In order to deliver value-added care, we must take pause to not only identify the salient findings but craft our reports in a manner that allow our referring providers to understand the relative significance of those findings. In an era of diminishing face-to-face communication between radiologists and primary care-physicians the wording of our reports is more important than ever.
Many of you may be familiar with this song and its memorable line, “Potato, potahto, Tomato, tomahto, Let's call the whole thing off.” I’ve heard it a few times but my favorite rendition is by Christoper Walken on Saturday Night Live. While the subtle differences in these words are trivial, the words we choose to use in our radiology reports impact the actions taken by our referring providers, and ultimately, the care delivered to our patients.
Mr. Peterson, a 61-year-old man, finally gave in to his wife’s repeated requests to visit his physician after two weeks of complaining of severe left hip pain. After a battery of tests, Mr. Peterson’s doctor ordered an X-ray of the hips that demonstrated lucency in the left acetabulum. The impression of the radiology report included both infection and metastatic deposit in the differential and recommended a CT scan of the abdomen and pelvis for further evaluation.
Mr. Peterson’s images were forwarded to MGH and my section collectively reviewed his CT scan during our daily abdominal imaging conference. The case was presented by one of my colleagues whose training also includes a three-year stint as an orthopedic resident. Many abnormal findings on the scan were noted, including multiple ill-defined calcifications in the liver as well as pelvic and retroperitoneal lymphadenopathy.
Mr. Peterson’s left hip, however, demonstrated the most dramatic abnormality. The CT confirmed the lucency noted on the plain film and revealed destruction of the joint and a rim enhancing fluid collection around the joint. My colleague was quick to point out that a septic joint can have this appearance and went on to add that destruction of bone on both sides of the joint space was a relatively specific finding for a joint infection.
During this discussion, one of our more experienced attendings asked how the final impression was worded. Impression number one read, “Findings in the left hip are suspicious for infection. The adjacent fluid collection is amenable to percutaneous aspiration and drainage.” My attending was stunned and asked about the liver findings. “Indeterminate calcifications are present within the liver. An MRI may provide further characterization of occult liver lesions.”
A vibrant discussion ensued. The more experienced radiologists began to piece together Mr. Peterson’s medical condition. The calcified liver lesions likely represented metastatic deposits from a mucinous adenocarcinoma and the left hip findings indicated an additional metastatic deposit with super infection.
While my colleague correctly identified all the findings on the images, the group ultimately decided that the phrasing and ordering of the initial impression was potentially misleading. Rather than an immediate work up by Oncology, Mr. Peterson may have been referred by his primary-care doctor to Infectious Disease and Orthopedics, delaying his necessary cancer work up.
Mr. Peterson’s report was changed to emphasize suspicion of cancer and a subsequent workup revealed a colonic malignancy with metastatic involvement of the liver and osseous structures including the left hip.
Mr. Peterson’s case highlights the importance of the radiology report and its affect on the care our patients receive. A recent article in the British Journal of Radiology found that primary-care doctors “value the radiologist's opinion outside the remit of imaging when suggesting further patient management.”1 Given that our reports are the final product of our work, it is critical for radiologists to understand the subtle implications of our impressions especially for our colleagues in primary care for whom our sole communication may be through our dictated reports.

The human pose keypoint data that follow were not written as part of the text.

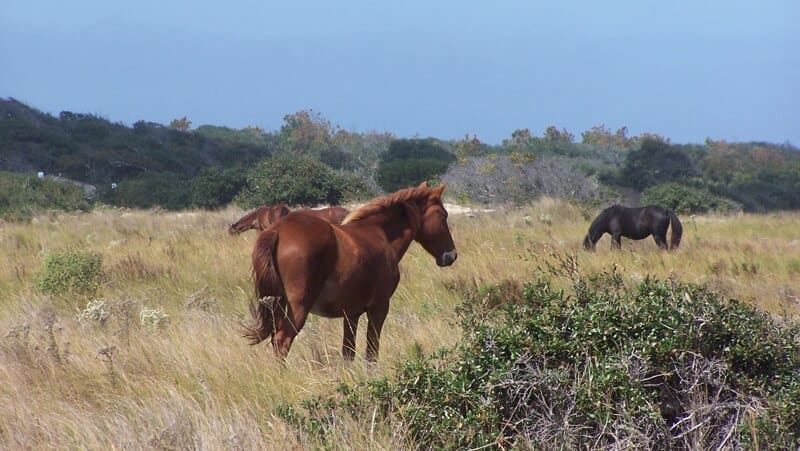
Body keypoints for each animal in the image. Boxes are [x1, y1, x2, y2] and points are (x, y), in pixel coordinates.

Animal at [243, 182, 457, 361]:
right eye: (443, 215)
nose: (451, 255)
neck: (379, 234)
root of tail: (277, 231)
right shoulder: (379, 308)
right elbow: (371, 351)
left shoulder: (351, 314)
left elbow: (348, 352)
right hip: (298, 308)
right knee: (282, 341)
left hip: (277, 306)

Imaging has become as critical a diagnostic tool in medicine as the stethoscope. But while a stethoscope provides objective information, our dictation of imaging studies are filled with subjective assessments based on our experience and expertise. In order to deliver value-added care, we must take pause, as in Mr. Peterson’s case, to not only identify the salient findings but craft our reports in a manner that allow our referring providers to understand the relative significance of those findings. In an era of diminishing face-to-face communication between radiologists and primary care-physicians the wording of our reports is more important than ever.
1 Grieve FM, Plumb AA, Khan SH. Radiology reporting: a general practitioner's perspective. Br J Radiol. 2010 Jan;83(985):17-22. Epub 2009 May 26.